Performance advances on twin-engine wide-bodies such as the Boeing 777
are also eroding the market for very large aircraft. At 7,725 nautical
miles (14,305 kilometers), a 777-200ER can fly almost as far as the
8,000-nautical-mile range of the 747-8, according to specifications on
Boeing’s website.
Bigger planes
Leahy said demand for the largest types will be supported by the
doubling of megacities in the next two decades that generate 10,000
long-haul passengers daily. Those cities will represent more than 90
percent of long-haul traffic, requiring bigger planes, he said.
Jim Proulx, a Boeing spokesman, said the Chicago-based planemaker has
identified prospective buyers, and “we can expect to see some activity”

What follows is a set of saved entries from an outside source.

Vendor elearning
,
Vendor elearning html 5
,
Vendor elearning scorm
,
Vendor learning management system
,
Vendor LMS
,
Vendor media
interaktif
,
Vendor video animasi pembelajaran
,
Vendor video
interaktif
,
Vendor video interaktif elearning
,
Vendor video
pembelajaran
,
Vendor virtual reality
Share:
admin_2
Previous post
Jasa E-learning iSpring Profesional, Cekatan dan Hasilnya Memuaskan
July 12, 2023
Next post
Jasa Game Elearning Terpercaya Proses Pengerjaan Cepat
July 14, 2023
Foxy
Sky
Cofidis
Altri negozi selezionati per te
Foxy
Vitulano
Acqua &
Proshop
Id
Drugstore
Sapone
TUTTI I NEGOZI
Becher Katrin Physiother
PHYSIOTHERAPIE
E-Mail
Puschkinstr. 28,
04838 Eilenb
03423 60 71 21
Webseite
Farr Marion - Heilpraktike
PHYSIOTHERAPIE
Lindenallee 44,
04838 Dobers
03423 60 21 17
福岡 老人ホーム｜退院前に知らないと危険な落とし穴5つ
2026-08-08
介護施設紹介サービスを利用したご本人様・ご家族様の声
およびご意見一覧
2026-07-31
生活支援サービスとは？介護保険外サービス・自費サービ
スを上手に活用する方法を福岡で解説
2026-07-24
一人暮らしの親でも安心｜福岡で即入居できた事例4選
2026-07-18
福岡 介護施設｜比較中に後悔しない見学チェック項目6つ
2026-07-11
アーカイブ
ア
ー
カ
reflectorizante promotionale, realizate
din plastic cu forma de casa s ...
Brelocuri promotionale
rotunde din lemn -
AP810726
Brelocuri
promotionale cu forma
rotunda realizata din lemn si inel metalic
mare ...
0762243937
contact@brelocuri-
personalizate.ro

in 2012. Airlines that need to fly more than 400 passengers or heavy
cargo loads have to buy the biggest jets, he said.
“There’s enough of a market there that we can sell a lot of airplanes
for a lot of years,” Proulx said in interview from Everett, Washington,
where Boeing builds 747s.
The A380 was designed to dethrone the 747 as the jet with the greatest
range and capacity. Leahy scored a victory two years ago at the last
Berlin expo when Emirates topped up its A380 order book and bought an
additional 32. The Middle Eastern carrier now has 90 A380s on order,
using its Dubai base as a hub to connect any two points on the globe
with one stop.
Past successes
Emirates showed off the A380 in Berlin as it tries to pry open a market
where local regulations make it difficult win access. Berlin is
building the new airport next to the old airfield that serves as a
low-cost hub, and has extended the life of the Tegel aerodrome that’s
popular with travelers who can slip directly from a taxi into their
departure gate.
Following construction delays and protests about excess noise, the city
was forced to delay the opening by more than a year to October 2013.
Critics say the airport will struggle to siphon traffic from the
established Frankfurt and Munich hubs.
China and India, the world’s two most populous countries, will be pivotal markets to make or break the future of superjumbos.

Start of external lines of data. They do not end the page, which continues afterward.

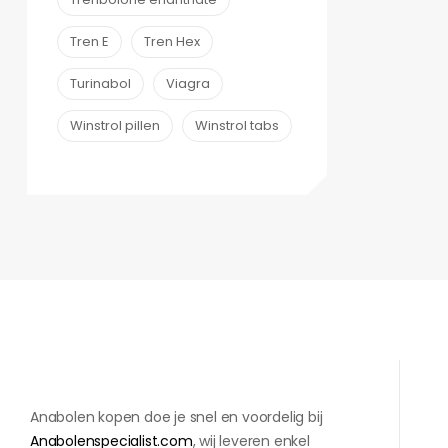
Tren E
Tren Hex
Turinabol
Viagra
Winstrol pillen
Winstrol tabs
Anabolen kopen doe je snel en voordelig bij
Anabolenspecialist.com
, wij leveren enkel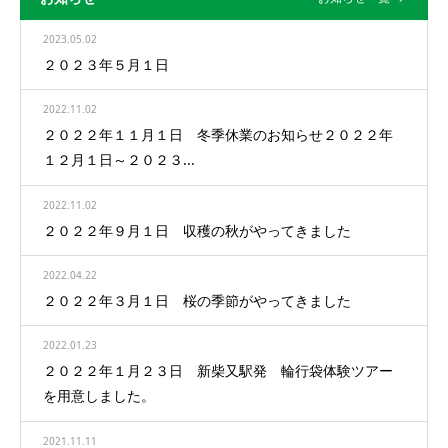
2023.05.02
２０２３年５月１日
2022.11.02
２０２２年１１月１日 冬季休業のお知らせ２０２２年
１２月１日～２０２３...
2022.11.02
２０２２年９月１日 収穫の秋がやってきました
2022.04.22
２０２２年３月１日 桜の季節がやってきました
2022.01.23
２０２２年１月２３日 新柴又駅発 輪行袋体験ツアー
を用意しました。
2021.11.11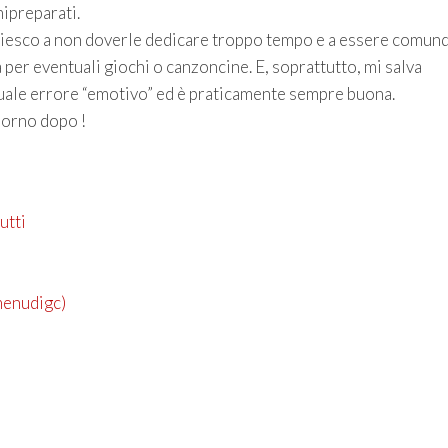
ipreparati.
riesco a non doverle dedicare troppo tempo e a essere comun
a per eventuali giochi o canzoncine. E, soprattutto, mi salva
uale errore “emotivo” ed è praticamente sempre buona.
iorno dopo !
utti
imenudigc)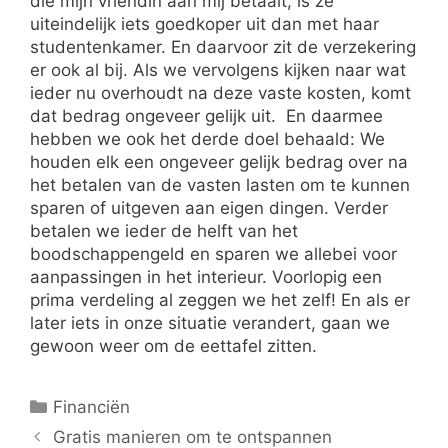
die mijn vriendin aan mij betaalt, is ze
uiteindelijk iets goedkoper uit dan met haar
studentenkamer. En daarvoor zit de verzekering
er ook al bij. Als we vervolgens kijken naar wat
ieder nu overhoudt na deze vaste kosten, komt
dat bedrag ongeveer gelijk uit. En daarmee
hebben we ook het derde doel behaald: We
houden elk een ongeveer gelijk bedrag over na
het betalen van de vasten lasten om te kunnen
sparen of uitgeven aan eigen dingen. Verder
betalen we ieder de helft van het
boodschappengeld en sparen we allebei voor
aanpassingen in het interieur. Voorlopig een
prima verdeling al zeggen we het zelf! En als er
later iets in onze situatie verandert, gaan we
gewoon weer om de eettafel zitten.
Categorieën
Financiën
Gratis manieren om te ontspannen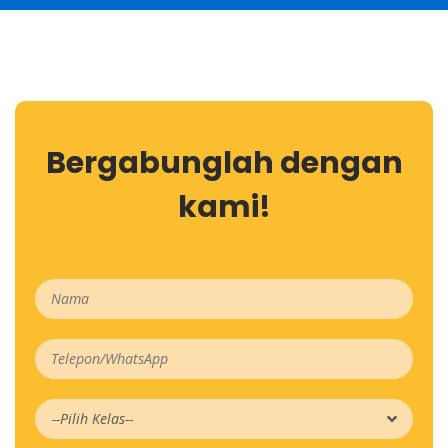
Bergabunglah dengan
kami!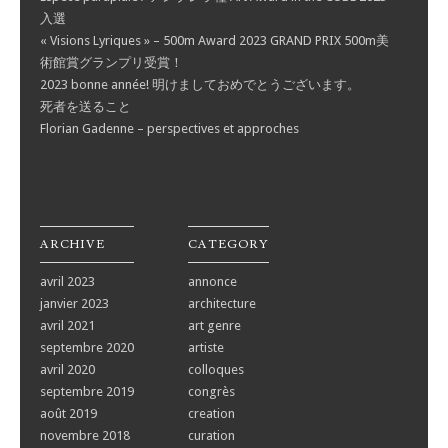
入選
« Visions Lyriques » – 500m Award 2023 GRAND PRIX 500m美
術館賞グランプリ受賞！
2023 bonne année! 明けましておめでとうございます。
死者を送ること
Florian Gadenne – perspectives et approches
ARCHIVE
CATEGORY
avril 2023
annonce
janvier 2023
architecture
avril 2021
art genre
septembre 2020
artiste
avril 2020
colloques
septembre 2019
congrès
août 2019
creation
novembre 2018
curation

China Southern Airlines Co. is the only Chinese carrier with an order
so far, for five A380s. Air China Ltd. committed to five 747-8s, without
signing a deal yet. In India, Kingfisher Airlines Ltd. is the only
customer, also with five A380s.
‘Huge market’
“China is not yet there, but China will be a huge market for the A380,”

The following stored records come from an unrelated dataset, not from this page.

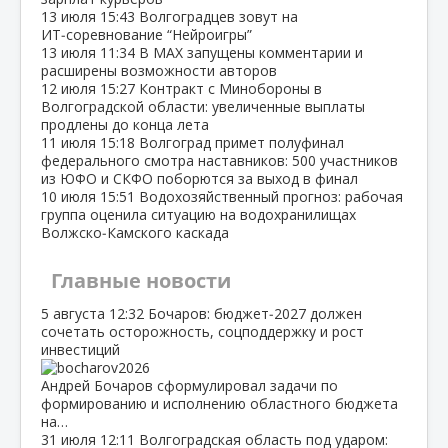
13 июля
15:43
Волгоградцев зовут на
ИТ‑соревнование “Нейроигры”
13 июля
11:34
В МАХ запущены комментарии и
расширены возможности авторов
12 июля
15:27
Контракт с Минобороны в
Волгоградской области: увеличенные выплаты
продлены до конца лета
11 июля
15:18
Волгоград примет полуфинал
федерального смотра наставников: 500 участников
из ЮФО и СКФО поборются за выход в финал
10 июля
15:51
Водохозяйственный прогноз: рабочая
группа оценила ситуацию на водохранилищах
Волжско‑Камского каскада
Главные новости
5 августа
12:32
Бочаров: бюджет‑2027 должен
сочетать осторожность, соцподдержку и рост
инвестиций
Андрей Бочаров сформулировал задачи по
формированию и исполнению областного бюджета
на…
31 июля
12:11
Волгоградская область под ударом: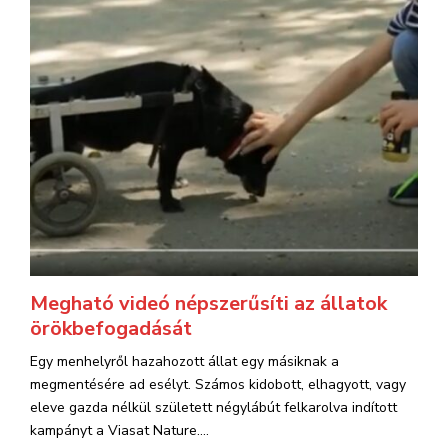
Megható videó népszerűsíti az állatok
örökbefogadását
Egy menhelyről hazahozott állat egy másiknak a
megmentésére ad esélyt. Számos kidobott, elhagyott, vagy
eleve gazda nélkül született négylábút felkarolva indított
kampányt a Viasat Nature....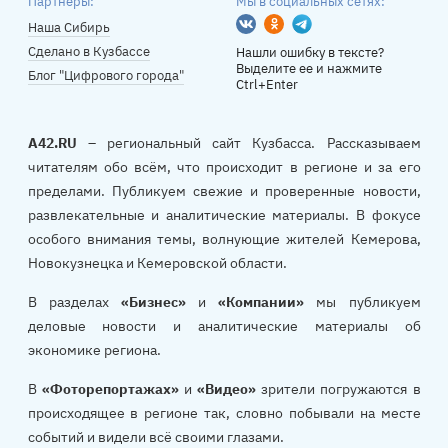
Партнеры:
Мы в социальных сетях:
Вконтакте
Одноклассники
Telegram
Наша Сибирь
Сделано в Кузбассе
Нашли ошибку в тексте?
Выделите ее и нажмите
Блог "Цифрового города"
Ctrl+Enter
A42.RU
– региональный сайт Кузбасса. Рассказываем
читателям обо всём, что происходит в регионе и за его
пределами. Публикуем свежие и проверенные новости,
развлекательные и аналитические материалы. В фокусе
особого внимания темы, волнующие жителей Кемерова,
Новокузнецка и Кемеровской области.
В разделах
«Бизнес»
и
«Компании»
мы публикуем
деловые новости и аналитические материалы об
экономике региона.
В
«Фоторепортажах»
и
«Видео»
зрители погружаются в
происходящее в регионе так, словно побывали на месте
событий и видели всё своими глазами.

Airbus CEO Fabrice Bregier said in Berlin. “It will take some time.”
Both manufacturers may struggle to ever recoup their investment to
develop the A380 and 747-8. Airbus remains far off break even after the
program ran 6 billion euros over budget and the aircraft maker has
scrapped the goal of boosting output to four A380s each month. Costs
have piled up after cracks emerged in the A380’s wings, which Airbus
must now fix.
Barclays Plc estimates that by the time the 747-8 program breaks even
on a cash basis, Boeing will have poured in more than $8 billion after
delays. The planemaker, which doesn’t disclose detailed investment
costs, took $2.04 billion in charges as postponements pushed back the
jet’s debut by two years before the cargo version entered service in
2011.
Slow 747-8 sales centre on weakness in global air-cargo shipments,
while the A380 order drought stems from Airbus’s manufacturing and
service issues, said Carter Copeland, a Barclays analyst in New York.
Four-engine planes still serve an industry niche, he said.
“I don’t think the market is non-existent,” Copeland said. “Two or
three years will give us a lot more data to judge its health.”